Document Listing on Repetitive Collections with Guaranteed Performance
Gonzalo Navarro
We consider document listing on string collections, that is, finding in which
strings a given pattern appears. In particular, we focus on repetitive
collections: a collection of size N over alphabet [1,sigma] is composed
of D copies of a string of size n, and s
edits are applied on ranges of copies. We introduce the first document listing
index with size Õ(n+s), precisely O((n log sigma+s log^2
N) log D)
bits, and with useful worst-case time guarantees: Given a pattern of length
m,
the index reports the ndoc > 0 strings where it appears in time
O(m log^(1+e) N * ndoc), for any constant
e > 0 (and
tells in time O(m log N) if ndoc = 0). Our technique is to augment a range
data structure that is commonly used on grammar-based indexes, so that instead
of retrieving all the pattern occurrences, it computes useful summaries on
them.
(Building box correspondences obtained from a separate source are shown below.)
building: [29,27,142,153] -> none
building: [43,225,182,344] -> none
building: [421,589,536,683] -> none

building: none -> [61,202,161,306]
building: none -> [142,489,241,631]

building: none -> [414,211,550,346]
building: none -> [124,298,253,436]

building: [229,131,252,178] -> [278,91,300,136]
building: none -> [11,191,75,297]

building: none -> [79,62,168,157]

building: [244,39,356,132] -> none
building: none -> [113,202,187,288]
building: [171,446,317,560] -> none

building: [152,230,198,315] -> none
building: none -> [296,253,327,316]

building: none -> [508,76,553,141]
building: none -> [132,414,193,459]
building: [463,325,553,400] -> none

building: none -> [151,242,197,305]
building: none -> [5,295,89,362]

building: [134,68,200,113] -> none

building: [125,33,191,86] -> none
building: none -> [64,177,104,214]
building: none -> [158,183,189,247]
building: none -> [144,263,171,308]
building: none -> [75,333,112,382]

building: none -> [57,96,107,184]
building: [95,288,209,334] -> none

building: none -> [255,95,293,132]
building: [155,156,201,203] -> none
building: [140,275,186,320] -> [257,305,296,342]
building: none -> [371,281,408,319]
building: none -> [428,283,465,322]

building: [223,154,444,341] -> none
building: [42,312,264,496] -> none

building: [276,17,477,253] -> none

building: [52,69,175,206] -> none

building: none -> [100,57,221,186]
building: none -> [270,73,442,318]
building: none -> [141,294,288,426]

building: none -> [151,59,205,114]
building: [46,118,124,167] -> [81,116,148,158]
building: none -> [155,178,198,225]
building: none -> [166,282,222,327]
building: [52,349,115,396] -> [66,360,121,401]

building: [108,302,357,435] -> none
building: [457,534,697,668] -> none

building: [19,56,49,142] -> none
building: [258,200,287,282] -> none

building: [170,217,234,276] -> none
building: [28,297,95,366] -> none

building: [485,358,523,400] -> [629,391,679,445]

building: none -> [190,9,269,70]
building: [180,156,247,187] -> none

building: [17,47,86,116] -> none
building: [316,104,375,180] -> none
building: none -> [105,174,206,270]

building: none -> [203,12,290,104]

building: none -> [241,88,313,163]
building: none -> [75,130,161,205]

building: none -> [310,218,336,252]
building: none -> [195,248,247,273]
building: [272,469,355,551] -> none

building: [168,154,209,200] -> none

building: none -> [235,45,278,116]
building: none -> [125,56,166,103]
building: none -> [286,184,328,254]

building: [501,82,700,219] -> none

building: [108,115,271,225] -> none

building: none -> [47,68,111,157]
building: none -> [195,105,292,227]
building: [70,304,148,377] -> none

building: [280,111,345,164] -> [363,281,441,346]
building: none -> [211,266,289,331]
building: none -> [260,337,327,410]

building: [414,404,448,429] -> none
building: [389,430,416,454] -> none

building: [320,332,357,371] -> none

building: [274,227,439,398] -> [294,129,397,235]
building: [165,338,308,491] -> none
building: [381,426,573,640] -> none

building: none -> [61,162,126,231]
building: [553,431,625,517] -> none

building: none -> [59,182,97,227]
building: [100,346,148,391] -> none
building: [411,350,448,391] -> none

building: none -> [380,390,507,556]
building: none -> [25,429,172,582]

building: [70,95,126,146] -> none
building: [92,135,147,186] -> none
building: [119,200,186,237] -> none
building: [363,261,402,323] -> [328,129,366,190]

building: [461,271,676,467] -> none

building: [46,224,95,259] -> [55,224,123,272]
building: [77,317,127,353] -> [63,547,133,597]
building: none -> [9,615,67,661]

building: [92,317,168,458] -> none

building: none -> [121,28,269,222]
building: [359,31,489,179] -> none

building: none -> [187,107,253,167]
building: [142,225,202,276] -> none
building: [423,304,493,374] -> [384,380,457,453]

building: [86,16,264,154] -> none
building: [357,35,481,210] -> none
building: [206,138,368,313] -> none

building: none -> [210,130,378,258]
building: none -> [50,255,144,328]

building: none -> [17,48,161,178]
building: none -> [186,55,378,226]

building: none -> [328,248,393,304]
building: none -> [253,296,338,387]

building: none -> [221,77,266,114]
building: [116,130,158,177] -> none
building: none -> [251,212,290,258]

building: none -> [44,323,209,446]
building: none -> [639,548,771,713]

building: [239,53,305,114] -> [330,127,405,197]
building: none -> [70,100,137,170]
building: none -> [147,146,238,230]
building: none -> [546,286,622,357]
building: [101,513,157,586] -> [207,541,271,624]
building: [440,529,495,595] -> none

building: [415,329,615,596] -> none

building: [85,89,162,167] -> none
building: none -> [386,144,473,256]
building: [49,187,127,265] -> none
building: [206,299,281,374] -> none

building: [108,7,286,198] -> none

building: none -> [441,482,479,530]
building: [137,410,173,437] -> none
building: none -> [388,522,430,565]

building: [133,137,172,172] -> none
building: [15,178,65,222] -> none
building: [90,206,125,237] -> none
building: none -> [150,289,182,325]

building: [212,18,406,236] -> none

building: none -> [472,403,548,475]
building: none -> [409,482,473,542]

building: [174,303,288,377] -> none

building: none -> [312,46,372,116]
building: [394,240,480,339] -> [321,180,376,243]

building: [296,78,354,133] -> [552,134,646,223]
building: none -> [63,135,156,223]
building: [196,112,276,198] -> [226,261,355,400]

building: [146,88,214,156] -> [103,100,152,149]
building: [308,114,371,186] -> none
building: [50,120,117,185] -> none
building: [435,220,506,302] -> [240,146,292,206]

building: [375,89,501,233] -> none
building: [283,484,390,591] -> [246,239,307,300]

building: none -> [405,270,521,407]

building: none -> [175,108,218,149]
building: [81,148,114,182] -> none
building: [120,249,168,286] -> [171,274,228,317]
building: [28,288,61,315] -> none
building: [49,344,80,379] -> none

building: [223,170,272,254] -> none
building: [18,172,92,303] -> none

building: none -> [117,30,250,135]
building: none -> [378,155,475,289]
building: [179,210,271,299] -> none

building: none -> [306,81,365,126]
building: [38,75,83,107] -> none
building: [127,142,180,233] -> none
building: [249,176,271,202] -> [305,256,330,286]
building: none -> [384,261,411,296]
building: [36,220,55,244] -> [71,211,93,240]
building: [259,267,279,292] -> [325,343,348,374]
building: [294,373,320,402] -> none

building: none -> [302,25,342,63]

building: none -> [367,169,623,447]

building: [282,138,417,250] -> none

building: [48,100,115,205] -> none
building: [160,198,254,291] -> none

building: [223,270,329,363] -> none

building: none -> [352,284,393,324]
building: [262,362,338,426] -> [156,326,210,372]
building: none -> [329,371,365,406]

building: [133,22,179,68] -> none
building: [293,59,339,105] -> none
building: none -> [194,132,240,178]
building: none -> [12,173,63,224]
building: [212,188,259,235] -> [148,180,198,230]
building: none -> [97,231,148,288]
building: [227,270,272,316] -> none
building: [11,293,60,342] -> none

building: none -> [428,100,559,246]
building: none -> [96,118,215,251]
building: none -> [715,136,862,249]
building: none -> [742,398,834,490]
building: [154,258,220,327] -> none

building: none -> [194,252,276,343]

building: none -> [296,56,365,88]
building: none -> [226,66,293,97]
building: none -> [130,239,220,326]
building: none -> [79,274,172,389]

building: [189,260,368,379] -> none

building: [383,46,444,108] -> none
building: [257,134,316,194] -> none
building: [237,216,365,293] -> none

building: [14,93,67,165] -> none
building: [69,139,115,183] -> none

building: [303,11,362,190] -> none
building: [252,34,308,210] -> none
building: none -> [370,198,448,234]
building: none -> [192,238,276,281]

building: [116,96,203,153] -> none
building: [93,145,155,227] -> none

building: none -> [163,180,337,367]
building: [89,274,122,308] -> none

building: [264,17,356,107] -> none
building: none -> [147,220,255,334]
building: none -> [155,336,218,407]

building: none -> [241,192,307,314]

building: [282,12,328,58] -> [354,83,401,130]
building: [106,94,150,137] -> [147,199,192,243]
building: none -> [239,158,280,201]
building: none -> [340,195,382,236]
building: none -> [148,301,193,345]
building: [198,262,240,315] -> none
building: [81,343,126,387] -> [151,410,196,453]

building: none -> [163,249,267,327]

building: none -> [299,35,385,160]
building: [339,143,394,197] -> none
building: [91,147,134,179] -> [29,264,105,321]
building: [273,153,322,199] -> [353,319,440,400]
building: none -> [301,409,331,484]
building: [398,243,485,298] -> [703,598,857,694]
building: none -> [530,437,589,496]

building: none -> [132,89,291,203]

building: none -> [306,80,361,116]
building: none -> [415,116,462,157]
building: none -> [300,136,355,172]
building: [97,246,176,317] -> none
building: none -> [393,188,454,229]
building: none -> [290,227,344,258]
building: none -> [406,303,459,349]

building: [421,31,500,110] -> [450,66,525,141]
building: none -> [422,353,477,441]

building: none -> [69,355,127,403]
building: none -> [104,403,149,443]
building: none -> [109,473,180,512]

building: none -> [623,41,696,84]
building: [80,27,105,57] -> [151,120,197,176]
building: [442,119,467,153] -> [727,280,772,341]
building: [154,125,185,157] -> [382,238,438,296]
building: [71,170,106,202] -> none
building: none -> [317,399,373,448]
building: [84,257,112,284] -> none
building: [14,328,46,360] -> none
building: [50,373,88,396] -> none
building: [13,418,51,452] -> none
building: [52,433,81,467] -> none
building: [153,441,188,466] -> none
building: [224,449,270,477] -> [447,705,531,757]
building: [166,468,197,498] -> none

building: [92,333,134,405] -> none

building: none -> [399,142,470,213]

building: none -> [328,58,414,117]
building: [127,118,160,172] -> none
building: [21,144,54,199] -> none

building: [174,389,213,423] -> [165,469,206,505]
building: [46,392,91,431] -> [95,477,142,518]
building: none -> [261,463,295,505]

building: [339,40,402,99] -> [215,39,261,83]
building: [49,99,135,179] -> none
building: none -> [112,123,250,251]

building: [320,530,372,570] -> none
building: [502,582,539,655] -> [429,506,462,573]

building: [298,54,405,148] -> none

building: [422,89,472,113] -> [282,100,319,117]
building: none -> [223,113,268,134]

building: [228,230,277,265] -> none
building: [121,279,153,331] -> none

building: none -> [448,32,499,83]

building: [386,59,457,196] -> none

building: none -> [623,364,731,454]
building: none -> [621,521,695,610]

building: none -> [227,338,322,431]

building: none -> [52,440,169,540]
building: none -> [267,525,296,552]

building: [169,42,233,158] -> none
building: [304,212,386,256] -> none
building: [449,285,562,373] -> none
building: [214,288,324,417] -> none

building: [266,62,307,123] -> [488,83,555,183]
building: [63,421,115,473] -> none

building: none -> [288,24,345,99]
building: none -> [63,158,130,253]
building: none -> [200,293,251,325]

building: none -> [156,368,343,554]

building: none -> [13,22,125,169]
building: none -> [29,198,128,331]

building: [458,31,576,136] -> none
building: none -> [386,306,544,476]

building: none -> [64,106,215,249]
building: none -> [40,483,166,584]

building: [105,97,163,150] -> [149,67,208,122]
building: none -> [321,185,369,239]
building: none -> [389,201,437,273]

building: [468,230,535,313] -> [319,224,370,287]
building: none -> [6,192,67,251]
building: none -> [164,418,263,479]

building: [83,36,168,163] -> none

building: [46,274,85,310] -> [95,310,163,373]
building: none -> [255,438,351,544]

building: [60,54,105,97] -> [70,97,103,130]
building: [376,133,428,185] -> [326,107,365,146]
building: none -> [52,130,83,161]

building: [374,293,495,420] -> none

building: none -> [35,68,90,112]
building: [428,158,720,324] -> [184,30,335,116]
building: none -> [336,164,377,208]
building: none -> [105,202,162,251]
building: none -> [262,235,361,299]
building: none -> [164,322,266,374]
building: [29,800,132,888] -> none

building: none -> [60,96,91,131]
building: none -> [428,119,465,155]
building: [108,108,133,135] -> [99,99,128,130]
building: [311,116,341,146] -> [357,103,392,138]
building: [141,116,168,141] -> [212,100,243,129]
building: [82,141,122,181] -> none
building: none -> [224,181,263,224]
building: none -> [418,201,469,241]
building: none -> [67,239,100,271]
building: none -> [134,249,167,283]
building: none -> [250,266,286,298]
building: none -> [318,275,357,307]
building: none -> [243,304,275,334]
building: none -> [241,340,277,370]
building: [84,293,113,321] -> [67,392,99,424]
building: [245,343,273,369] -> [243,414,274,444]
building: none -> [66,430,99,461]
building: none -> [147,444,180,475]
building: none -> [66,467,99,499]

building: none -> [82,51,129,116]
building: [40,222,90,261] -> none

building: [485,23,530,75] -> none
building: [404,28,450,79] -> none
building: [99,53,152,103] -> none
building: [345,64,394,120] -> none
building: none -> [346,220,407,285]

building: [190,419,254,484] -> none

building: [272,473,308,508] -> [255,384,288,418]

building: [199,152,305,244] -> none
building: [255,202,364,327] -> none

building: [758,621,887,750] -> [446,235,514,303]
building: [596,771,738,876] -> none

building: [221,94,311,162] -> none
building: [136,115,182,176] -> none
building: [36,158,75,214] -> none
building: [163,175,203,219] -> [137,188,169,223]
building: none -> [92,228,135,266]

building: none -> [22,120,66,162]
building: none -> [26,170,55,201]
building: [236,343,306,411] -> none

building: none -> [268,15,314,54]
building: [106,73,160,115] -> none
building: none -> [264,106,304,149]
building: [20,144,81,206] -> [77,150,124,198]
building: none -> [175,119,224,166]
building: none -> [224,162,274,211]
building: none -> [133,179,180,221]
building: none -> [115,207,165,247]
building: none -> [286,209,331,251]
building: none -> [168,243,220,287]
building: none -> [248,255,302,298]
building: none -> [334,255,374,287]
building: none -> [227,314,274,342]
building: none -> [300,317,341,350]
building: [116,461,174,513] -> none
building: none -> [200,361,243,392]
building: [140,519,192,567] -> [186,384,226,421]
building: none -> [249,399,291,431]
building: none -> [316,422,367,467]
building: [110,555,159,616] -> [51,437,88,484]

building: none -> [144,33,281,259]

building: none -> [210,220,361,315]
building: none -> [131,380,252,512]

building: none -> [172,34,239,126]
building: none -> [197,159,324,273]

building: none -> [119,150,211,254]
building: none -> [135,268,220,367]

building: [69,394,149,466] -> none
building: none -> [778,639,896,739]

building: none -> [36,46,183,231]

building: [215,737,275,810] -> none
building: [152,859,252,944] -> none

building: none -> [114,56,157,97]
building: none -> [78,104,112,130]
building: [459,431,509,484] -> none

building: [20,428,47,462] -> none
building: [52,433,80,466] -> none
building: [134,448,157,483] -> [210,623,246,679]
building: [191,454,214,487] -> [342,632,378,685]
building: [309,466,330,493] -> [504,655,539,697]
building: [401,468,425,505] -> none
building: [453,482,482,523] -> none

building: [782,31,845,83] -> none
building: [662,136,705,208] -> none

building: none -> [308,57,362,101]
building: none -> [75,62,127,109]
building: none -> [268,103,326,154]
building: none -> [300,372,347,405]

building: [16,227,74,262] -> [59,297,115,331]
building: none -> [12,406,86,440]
We show that the idea has
independent interest: we introduce the first grammar-based index that, on
a text T[1,N] with a grammar of size r, uses O(r log
N) bits and
counts the number of occurrences of a pattern P[1,m] in time
O(m^2 + m log^(2+e) r), for any constant e > 0. We also give
the first index using O(z log(N/z) log N) bits, where T is parsed by
Lempel-Ziv into z phrases, counting occurrences in time
O(m log^(2+e) N).